Task statement: Only one stretch of the data below should be repeated: the lines from the line containing "neck: (483, 250)" through the line containing "left back paw: (241, 346)", inclusive, exactly as they are.

Supplied data below:

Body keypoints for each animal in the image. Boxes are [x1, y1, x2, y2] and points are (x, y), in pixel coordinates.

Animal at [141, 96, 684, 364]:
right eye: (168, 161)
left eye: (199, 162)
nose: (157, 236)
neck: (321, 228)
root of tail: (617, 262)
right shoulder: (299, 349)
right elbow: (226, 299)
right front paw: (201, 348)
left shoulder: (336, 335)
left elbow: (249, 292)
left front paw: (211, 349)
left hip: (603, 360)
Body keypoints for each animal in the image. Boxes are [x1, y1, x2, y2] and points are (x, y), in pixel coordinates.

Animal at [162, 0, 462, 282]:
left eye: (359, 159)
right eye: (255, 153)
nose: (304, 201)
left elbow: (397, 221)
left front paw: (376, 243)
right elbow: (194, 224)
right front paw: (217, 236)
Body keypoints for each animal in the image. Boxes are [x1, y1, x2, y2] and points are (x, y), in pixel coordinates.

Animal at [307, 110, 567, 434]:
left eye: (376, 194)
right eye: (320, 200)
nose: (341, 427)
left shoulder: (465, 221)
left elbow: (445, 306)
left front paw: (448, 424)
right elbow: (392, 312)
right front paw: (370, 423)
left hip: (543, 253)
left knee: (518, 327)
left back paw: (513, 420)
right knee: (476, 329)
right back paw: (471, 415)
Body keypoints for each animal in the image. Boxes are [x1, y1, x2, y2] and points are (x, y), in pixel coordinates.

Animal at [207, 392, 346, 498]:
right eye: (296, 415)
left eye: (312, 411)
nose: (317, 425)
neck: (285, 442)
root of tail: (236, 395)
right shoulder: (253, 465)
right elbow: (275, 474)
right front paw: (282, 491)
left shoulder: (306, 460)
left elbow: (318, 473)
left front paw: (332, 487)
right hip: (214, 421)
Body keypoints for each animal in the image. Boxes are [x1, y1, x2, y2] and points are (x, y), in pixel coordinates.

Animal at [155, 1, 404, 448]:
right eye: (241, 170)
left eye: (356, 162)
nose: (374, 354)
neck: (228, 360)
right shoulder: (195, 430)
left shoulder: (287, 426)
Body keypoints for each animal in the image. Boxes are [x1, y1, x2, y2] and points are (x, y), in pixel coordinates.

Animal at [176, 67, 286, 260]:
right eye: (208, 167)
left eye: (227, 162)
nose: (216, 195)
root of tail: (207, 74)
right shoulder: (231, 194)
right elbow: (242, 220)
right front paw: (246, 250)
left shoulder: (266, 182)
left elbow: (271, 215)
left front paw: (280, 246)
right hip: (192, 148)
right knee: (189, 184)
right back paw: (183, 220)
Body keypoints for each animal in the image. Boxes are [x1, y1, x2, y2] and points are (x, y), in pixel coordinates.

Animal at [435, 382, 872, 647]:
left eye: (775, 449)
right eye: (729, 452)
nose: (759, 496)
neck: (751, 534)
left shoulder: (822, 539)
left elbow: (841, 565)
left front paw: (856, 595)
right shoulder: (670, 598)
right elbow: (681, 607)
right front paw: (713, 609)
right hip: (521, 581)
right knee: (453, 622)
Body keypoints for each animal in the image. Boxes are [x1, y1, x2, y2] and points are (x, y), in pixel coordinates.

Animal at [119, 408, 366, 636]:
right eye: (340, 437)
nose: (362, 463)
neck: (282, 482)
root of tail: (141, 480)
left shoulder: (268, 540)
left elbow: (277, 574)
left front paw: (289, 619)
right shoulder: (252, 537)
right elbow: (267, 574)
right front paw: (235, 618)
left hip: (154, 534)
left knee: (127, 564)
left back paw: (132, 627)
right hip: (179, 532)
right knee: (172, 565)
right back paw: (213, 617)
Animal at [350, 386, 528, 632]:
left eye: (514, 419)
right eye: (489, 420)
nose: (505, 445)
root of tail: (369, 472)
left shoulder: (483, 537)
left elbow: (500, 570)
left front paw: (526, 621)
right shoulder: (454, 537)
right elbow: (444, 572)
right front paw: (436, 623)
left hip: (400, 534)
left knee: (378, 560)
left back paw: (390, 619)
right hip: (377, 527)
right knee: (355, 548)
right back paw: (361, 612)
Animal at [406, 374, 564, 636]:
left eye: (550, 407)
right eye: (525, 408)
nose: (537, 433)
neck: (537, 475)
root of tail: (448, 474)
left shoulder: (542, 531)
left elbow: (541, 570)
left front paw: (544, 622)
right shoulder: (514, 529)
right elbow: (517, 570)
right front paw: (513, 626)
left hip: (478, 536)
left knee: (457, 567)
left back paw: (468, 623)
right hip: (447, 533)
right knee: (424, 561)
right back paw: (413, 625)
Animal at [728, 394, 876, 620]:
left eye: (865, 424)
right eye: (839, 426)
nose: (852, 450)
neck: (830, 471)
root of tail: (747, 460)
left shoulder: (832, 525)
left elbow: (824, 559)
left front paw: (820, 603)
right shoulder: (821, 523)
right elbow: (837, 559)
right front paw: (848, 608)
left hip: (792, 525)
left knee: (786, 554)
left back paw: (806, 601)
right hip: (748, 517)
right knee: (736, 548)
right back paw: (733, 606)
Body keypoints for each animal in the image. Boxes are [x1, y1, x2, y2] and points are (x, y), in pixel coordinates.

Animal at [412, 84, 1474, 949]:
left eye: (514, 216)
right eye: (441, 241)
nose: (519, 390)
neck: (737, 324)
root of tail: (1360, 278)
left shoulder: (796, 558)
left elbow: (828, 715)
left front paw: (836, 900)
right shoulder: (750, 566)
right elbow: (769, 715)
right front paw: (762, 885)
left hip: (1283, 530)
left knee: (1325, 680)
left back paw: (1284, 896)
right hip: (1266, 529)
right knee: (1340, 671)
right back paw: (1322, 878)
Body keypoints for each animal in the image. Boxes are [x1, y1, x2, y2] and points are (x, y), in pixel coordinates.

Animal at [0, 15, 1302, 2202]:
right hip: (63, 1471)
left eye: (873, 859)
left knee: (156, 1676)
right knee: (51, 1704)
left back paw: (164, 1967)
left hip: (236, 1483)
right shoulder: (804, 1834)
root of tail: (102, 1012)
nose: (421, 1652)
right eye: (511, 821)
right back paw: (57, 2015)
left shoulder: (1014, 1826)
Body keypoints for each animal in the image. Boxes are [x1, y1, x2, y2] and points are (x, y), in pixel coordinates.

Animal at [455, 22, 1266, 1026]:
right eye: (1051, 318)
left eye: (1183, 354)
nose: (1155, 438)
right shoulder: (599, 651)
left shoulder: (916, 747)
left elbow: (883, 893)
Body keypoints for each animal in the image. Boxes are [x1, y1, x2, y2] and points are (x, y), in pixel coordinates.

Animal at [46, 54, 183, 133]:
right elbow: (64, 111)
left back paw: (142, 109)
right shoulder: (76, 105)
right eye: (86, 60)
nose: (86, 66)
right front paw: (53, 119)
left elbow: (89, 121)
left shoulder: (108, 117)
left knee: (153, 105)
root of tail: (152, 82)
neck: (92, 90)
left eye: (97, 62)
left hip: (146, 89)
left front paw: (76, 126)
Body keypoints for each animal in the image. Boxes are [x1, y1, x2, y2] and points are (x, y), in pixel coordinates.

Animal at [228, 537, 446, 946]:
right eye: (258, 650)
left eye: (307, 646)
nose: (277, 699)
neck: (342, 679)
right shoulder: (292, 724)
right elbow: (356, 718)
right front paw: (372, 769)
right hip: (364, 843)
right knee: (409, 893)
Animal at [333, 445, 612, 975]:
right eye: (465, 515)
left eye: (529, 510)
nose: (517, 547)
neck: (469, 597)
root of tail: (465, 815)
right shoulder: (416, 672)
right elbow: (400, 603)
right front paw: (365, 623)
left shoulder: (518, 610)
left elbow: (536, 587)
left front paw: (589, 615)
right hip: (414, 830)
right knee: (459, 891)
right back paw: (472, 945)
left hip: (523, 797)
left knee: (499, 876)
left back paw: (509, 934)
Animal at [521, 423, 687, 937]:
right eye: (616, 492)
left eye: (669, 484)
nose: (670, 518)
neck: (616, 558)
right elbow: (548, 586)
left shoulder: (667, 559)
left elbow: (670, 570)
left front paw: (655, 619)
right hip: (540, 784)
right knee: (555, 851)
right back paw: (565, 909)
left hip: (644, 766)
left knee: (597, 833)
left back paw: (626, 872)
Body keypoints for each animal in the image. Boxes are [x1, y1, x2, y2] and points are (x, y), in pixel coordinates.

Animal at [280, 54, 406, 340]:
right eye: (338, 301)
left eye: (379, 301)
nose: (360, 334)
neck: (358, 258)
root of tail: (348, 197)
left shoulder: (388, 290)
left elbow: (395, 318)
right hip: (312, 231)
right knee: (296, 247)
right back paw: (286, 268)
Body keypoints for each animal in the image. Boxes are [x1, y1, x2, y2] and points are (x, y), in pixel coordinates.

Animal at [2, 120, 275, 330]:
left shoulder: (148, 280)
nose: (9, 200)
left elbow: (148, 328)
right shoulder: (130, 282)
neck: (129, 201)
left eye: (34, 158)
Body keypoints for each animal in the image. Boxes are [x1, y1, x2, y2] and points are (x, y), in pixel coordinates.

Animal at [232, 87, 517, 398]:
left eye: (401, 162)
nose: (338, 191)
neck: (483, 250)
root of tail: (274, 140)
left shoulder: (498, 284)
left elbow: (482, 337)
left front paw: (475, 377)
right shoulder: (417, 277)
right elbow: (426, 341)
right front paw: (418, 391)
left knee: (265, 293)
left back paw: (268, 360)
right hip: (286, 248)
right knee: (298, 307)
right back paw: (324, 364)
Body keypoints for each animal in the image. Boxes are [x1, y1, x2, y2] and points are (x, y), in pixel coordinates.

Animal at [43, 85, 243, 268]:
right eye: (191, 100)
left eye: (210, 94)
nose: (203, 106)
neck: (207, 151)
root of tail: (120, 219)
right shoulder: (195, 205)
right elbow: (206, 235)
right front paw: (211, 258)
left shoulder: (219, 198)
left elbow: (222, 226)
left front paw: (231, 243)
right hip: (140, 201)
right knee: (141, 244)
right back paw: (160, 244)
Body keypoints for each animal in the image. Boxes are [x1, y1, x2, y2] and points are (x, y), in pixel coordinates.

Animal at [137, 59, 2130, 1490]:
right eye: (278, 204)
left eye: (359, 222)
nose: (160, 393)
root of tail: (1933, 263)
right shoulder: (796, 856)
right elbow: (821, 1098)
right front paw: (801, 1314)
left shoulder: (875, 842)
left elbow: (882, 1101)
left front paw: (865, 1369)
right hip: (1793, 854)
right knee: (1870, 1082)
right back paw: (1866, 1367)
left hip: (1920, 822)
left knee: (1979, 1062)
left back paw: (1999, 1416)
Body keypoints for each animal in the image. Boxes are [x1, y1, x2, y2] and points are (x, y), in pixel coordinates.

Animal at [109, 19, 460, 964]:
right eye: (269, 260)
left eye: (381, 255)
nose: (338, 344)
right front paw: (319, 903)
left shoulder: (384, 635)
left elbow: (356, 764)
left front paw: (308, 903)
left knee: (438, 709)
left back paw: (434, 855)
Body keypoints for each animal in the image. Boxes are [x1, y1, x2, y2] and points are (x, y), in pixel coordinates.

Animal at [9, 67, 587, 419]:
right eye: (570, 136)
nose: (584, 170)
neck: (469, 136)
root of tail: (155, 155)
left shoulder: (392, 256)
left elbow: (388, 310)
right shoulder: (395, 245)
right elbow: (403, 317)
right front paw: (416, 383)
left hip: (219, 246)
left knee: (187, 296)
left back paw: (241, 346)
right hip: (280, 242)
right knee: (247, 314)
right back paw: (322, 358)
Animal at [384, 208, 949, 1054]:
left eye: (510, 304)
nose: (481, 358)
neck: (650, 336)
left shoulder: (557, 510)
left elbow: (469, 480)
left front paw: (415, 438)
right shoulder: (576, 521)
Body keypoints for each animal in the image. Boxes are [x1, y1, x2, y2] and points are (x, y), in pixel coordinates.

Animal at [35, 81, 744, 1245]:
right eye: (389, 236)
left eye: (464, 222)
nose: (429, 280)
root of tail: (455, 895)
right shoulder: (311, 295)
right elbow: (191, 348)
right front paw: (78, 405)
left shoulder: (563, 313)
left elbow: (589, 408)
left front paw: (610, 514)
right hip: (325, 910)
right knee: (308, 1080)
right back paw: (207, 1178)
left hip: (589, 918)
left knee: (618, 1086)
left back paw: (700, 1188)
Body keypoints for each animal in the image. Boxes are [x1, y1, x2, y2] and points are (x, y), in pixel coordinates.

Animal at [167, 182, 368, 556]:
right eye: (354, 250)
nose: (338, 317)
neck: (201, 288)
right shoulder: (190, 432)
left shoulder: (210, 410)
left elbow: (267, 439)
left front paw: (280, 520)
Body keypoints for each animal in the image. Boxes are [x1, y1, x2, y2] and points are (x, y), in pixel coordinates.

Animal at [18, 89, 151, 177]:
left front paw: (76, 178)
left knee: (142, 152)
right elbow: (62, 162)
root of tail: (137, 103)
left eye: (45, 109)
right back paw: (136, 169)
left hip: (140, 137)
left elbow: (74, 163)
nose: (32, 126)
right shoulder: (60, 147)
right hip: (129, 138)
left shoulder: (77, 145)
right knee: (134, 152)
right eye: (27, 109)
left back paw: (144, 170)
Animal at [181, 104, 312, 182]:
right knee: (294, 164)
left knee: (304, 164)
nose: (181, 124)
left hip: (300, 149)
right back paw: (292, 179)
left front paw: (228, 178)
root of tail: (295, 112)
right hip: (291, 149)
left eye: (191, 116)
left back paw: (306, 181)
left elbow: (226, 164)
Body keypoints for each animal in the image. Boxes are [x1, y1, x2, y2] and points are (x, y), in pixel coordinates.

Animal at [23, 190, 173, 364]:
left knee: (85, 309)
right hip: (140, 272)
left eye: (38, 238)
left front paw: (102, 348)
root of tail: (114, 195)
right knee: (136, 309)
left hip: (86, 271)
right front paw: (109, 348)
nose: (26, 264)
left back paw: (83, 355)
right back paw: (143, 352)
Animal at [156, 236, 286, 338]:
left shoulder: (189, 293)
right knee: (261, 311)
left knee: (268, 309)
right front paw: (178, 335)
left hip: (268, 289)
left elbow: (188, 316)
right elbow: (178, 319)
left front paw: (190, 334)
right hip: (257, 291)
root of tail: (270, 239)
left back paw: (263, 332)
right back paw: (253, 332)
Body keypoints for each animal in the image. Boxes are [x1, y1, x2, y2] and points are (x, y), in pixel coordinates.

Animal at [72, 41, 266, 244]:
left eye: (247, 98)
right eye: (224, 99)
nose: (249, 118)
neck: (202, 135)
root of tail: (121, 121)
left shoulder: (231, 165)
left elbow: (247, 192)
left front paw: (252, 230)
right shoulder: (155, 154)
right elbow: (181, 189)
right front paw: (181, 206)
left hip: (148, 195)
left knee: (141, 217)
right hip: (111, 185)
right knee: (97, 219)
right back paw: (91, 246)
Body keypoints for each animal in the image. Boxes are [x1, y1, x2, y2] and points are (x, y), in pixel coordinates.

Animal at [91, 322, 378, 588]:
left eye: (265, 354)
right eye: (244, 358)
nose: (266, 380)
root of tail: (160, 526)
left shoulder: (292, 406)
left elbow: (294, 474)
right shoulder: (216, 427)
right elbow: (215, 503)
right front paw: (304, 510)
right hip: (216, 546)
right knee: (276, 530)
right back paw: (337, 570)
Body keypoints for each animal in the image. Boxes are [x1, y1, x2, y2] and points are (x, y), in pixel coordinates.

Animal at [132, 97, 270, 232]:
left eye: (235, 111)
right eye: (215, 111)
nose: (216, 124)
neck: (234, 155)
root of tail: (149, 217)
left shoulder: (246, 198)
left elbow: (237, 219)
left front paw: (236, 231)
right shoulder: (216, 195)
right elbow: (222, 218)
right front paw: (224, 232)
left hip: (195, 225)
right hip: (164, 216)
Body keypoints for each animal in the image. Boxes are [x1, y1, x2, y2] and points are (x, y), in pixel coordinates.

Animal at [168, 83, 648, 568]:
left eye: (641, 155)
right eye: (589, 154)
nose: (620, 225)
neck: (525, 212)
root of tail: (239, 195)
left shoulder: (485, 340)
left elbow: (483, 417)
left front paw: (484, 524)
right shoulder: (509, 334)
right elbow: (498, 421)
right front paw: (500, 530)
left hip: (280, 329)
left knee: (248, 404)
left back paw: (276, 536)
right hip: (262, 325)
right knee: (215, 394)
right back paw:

End of Supplied data.

Task output:
neck: (483, 250)
root of tail: (274, 140)
left shoulder: (498, 284)
left elbow: (482, 337)
left front paw: (475, 377)
right shoulder: (417, 277)
right elbow: (426, 341)
right front paw: (418, 391)
left knee: (265, 293)
left back paw: (268, 360)
right hip: (286, 248)
right knee: (298, 307)
right back paw: (324, 364)
Body keypoints for each animal in the image. Boxes are [x1, y1, x2, y2] and points are (x, y), in pixel coordinates.

Animal at [43, 85, 243, 268]:
right eye: (191, 100)
left eye: (210, 94)
nose: (203, 106)
neck: (207, 151)
root of tail: (120, 219)
right shoulder: (195, 205)
right elbow: (206, 235)
right front paw: (211, 258)
left shoulder: (219, 198)
left elbow: (222, 226)
left front paw: (231, 243)
right hip: (140, 201)
right knee: (141, 244)
right back paw: (160, 244)
Body keypoints for each animal in the image. Boxes are [x1, y1, x2, y2] and points are (x, y), in pixel coordinates.

Animal at [137, 59, 2130, 1490]:
right eye: (278, 204)
left eye: (359, 222)
nose: (160, 393)
root of tail: (1933, 263)
right shoulder: (796, 856)
right elbow: (821, 1098)
right front paw: (801, 1314)
left shoulder: (875, 842)
left elbow: (882, 1101)
left front paw: (865, 1369)
right hip: (1793, 854)
right knee: (1870, 1082)
right back paw: (1866, 1367)
left hip: (1920, 822)
left knee: (1979, 1062)
left back paw: (1999, 1416)
Body keypoints for each animal in the image. Boxes are [x1, y1, x2, y2] and points are (x, y), in pixel coordinates.

Animal at [109, 19, 460, 964]:
right eye: (269, 260)
left eye: (381, 255)
nose: (338, 344)
right front paw: (319, 903)
left shoulder: (384, 635)
left elbow: (356, 764)
left front paw: (308, 903)
left knee: (438, 709)
left back paw: (434, 855)
Body keypoints for each animal in the image. Boxes are [x1, y1, x2, y2] and points are (x, y), in pixel coordinates.

Animal at [9, 67, 587, 419]:
right eye: (570, 136)
nose: (584, 170)
neck: (469, 136)
root of tail: (155, 155)
left shoulder: (392, 256)
left elbow: (388, 310)
right shoulder: (395, 245)
right elbow: (403, 317)
right front paw: (416, 383)
left hip: (219, 246)
left knee: (187, 296)
left back paw: (241, 346)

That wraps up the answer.